Here the action in the court is also commenced without complaint. Rule 236(a) requires that the prothonotary give immediate “written notice by ordinary mail of the entry of any order, decree or judgment ... to each party who has appeared in the action or to the party’s attorney of record.” (Emphasis supplied.) In this case, notice was given to plaintiff which satisfies the rule; plaintiff had no counsel of record in the prothonotary’s office until the motion to strike was filed.3a

Accordingly, we cannot strike the judgment for want of service upon or notice to plaintiff’s counsel.

CONCLUSION

There is no defect on the face of the record of this judgment which would authorize us to strike the judgment, and the motion must be denied. And since plaintiff was properly served with the notice and rule and took no action in accordance with their terms, plaintiff presents no equity supporting relief from the judgment.4

*144ORDER

Now, November 10, 1980, plaintiff’s motion to strike defendant’s judgment of non pros against plaintiff for failure to file a complaint is denied. Costs on plaintiff.

. Pa.R.C.P.J.P. 1004B provides: “B. If the appellant was the defendant in the action before the justice of the peace, he shall file with his notice of appeal a praecipe requesting the prothonotary to enter a rule as of course upon the appellee to file a complaint within twenty (20) days after service of the rule or suffer entry of a judgment of non pros.”

. As stated in the Note to Rule 1004; “The procedure upon failure to file a complaint pursuant to a rule to do so entered under subdivision B will be governed by the Rules Of Civil Procedure (Pa.R.C.P. No. 1037(a)).”

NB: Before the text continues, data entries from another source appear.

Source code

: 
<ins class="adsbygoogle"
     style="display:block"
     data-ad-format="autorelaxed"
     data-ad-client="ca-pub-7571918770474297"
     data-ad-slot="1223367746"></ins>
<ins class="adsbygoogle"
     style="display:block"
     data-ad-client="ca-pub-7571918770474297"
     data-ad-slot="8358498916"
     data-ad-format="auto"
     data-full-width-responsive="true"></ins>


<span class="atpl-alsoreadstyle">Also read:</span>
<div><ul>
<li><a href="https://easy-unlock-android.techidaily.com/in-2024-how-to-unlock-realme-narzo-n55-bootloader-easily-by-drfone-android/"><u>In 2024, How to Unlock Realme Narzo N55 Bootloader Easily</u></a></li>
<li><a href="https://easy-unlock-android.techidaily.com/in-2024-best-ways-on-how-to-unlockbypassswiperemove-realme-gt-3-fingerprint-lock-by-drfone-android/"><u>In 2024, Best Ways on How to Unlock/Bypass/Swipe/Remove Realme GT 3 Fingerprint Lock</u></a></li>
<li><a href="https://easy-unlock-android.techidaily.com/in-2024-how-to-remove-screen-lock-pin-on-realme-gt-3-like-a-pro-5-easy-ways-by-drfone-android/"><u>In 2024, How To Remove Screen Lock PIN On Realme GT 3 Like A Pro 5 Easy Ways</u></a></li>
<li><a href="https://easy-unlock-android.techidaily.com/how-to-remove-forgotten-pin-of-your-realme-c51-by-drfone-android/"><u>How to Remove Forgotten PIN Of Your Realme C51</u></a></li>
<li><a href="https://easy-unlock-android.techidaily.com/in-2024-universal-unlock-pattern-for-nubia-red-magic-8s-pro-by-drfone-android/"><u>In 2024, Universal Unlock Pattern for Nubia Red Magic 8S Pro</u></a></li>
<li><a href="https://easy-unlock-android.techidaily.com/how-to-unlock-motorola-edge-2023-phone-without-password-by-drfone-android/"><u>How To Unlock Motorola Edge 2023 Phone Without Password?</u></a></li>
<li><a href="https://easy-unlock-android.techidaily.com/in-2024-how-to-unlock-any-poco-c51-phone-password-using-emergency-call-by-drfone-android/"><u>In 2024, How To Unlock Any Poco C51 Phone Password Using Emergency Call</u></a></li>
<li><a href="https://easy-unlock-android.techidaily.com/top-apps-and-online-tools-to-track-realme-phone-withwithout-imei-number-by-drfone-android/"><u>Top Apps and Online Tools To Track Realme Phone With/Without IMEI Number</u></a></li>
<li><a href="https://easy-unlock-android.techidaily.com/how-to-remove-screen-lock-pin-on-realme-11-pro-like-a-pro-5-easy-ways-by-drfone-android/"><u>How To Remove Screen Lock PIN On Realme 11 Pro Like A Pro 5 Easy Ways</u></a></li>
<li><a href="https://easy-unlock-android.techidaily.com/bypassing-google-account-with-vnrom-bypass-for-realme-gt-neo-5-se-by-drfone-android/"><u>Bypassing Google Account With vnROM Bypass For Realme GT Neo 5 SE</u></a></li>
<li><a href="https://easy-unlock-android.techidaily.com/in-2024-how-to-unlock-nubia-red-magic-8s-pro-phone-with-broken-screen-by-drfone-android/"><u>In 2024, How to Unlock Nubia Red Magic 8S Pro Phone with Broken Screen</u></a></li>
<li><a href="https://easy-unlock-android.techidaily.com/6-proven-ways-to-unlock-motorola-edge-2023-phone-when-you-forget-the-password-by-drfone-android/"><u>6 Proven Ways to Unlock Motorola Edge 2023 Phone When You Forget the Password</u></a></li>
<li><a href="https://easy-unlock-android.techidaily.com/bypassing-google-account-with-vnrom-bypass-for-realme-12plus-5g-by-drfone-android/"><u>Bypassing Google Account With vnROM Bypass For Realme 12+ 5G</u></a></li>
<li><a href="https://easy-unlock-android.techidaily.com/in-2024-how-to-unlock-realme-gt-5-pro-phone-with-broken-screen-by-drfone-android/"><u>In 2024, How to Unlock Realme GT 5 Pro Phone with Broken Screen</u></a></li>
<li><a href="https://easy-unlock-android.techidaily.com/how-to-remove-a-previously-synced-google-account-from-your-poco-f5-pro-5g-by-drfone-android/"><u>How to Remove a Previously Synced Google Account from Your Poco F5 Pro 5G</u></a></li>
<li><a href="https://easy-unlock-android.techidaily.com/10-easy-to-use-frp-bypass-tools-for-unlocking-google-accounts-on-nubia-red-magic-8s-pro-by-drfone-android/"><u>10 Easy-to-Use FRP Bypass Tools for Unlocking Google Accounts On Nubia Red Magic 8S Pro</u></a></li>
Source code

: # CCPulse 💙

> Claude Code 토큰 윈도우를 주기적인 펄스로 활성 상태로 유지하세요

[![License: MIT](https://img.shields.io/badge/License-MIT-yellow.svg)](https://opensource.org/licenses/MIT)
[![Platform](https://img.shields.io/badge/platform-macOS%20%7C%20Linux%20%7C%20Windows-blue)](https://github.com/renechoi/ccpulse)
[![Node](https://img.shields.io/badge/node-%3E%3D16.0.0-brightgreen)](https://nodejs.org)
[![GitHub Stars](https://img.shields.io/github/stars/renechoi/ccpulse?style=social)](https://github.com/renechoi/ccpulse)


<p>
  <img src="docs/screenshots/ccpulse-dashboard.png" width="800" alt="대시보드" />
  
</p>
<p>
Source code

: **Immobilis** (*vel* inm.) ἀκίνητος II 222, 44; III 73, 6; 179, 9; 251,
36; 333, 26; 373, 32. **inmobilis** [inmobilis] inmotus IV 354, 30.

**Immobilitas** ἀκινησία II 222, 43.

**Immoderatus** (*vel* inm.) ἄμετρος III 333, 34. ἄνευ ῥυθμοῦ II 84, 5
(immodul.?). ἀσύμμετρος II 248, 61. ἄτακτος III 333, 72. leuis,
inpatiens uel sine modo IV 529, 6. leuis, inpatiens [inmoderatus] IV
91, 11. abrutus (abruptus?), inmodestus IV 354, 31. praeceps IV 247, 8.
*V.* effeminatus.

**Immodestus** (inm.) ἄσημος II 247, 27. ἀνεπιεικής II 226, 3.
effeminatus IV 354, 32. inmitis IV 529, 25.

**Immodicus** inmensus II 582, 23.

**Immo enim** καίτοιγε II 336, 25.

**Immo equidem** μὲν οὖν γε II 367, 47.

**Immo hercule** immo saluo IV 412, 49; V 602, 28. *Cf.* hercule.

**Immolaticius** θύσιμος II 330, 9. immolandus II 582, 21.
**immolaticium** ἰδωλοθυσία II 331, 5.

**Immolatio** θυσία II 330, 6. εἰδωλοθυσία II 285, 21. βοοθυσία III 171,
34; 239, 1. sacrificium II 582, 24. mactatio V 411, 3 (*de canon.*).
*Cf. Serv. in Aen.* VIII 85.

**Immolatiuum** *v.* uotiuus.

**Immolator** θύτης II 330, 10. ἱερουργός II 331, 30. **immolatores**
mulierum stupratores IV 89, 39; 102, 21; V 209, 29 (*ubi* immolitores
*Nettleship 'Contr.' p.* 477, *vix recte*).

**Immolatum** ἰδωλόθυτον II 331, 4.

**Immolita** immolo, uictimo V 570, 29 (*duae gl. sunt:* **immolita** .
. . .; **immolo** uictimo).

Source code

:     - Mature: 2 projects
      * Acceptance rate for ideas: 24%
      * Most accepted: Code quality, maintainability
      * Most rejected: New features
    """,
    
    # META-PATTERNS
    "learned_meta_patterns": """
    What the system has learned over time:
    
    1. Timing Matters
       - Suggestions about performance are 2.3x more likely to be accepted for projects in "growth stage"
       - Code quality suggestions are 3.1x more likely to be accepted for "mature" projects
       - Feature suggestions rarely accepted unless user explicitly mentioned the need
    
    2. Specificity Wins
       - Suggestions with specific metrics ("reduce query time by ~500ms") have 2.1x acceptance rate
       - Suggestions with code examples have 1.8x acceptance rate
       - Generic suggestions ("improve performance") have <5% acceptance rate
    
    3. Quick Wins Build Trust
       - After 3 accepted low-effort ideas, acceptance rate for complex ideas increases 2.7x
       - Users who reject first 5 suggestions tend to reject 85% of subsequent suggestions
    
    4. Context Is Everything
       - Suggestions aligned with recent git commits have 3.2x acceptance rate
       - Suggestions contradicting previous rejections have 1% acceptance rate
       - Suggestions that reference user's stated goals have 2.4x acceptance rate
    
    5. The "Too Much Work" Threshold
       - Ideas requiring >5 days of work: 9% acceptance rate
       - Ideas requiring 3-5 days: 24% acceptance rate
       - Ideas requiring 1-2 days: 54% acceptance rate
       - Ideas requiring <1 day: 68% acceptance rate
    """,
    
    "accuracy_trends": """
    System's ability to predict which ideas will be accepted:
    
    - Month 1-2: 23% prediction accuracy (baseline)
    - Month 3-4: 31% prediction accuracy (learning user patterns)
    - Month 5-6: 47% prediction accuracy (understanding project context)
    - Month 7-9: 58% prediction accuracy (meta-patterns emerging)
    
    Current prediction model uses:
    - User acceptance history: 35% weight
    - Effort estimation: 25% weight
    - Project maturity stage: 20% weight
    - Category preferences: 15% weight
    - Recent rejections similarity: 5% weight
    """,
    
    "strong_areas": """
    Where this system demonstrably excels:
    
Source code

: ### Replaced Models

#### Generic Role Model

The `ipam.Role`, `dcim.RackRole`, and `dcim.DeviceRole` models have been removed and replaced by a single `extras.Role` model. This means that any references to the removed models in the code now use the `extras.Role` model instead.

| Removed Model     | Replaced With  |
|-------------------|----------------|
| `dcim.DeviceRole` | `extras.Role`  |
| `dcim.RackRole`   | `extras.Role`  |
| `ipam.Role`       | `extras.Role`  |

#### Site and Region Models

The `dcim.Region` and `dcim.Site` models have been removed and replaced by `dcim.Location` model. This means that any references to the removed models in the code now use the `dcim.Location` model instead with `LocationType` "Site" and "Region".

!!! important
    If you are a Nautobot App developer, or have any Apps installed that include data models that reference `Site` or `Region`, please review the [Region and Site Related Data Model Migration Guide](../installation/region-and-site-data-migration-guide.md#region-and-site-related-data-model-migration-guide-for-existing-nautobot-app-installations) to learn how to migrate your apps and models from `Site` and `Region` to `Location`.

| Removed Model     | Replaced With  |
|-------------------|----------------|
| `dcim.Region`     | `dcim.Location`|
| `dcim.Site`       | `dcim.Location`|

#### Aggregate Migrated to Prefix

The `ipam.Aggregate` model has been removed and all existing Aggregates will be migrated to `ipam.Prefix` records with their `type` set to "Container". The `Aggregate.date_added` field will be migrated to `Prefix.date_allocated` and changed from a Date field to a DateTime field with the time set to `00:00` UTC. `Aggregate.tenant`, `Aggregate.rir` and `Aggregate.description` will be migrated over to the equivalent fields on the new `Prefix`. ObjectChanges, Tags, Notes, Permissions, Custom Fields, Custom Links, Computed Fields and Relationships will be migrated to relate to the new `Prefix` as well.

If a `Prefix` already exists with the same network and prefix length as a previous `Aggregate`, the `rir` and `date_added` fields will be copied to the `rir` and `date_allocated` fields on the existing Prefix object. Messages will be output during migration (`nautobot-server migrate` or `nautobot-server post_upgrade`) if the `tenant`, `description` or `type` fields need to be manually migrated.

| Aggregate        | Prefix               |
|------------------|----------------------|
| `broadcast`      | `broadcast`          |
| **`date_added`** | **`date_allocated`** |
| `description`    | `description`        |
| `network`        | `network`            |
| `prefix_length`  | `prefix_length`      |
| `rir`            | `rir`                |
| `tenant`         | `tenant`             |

. In civil cases, proof of mailing carries with it a rebuttable presumption of receipt. See: Christie v. Open Pantry Food Marts, 237 Pa. Superior Ct. 243, 352 A. 2d 165 (1975); Com. v. Marts, 29 Somerset 1 (1973).There is no rebutting evidence in this case.

. Plaintiff also cites local Rule R41-206 as requiring filing of the return receipt card for certified or registered mail, but that rule applies only to filing accounts in the Orphans’ Court *141division of the court, not to civil actions. Moreover, such alocal court requirement could not override Supreme Court Rules 1001 and 1005, supra, which provide for service by mailing only. See Mayak v. Jonnet (No. 3), 30 Somerset 7 (1979), Appendix note [4].

. Rule 236 (a) may determine the issue of timeliness of filing motion or petition to strike or open the judgment: Corcoran v. Florentino, 277 Pa. Superior Ct. 256, 419 A. 2d 759 (1980).

. The notice and rule served on plaintiff states: “(1) You are notified that a rule is hereby entered upon you to file a complaint in this appeal within twenty (20) days after the date of service of this rule upon you by personal service or by certified or registered mail.

(2) If you do not file a complaint within this time, a JUDGMENT OF NON PROS WILL BE ENTERED AGAINST YOU.

(3) The date of service of this rule if service was by mail is the date of mailing.” (Emphasis in original.)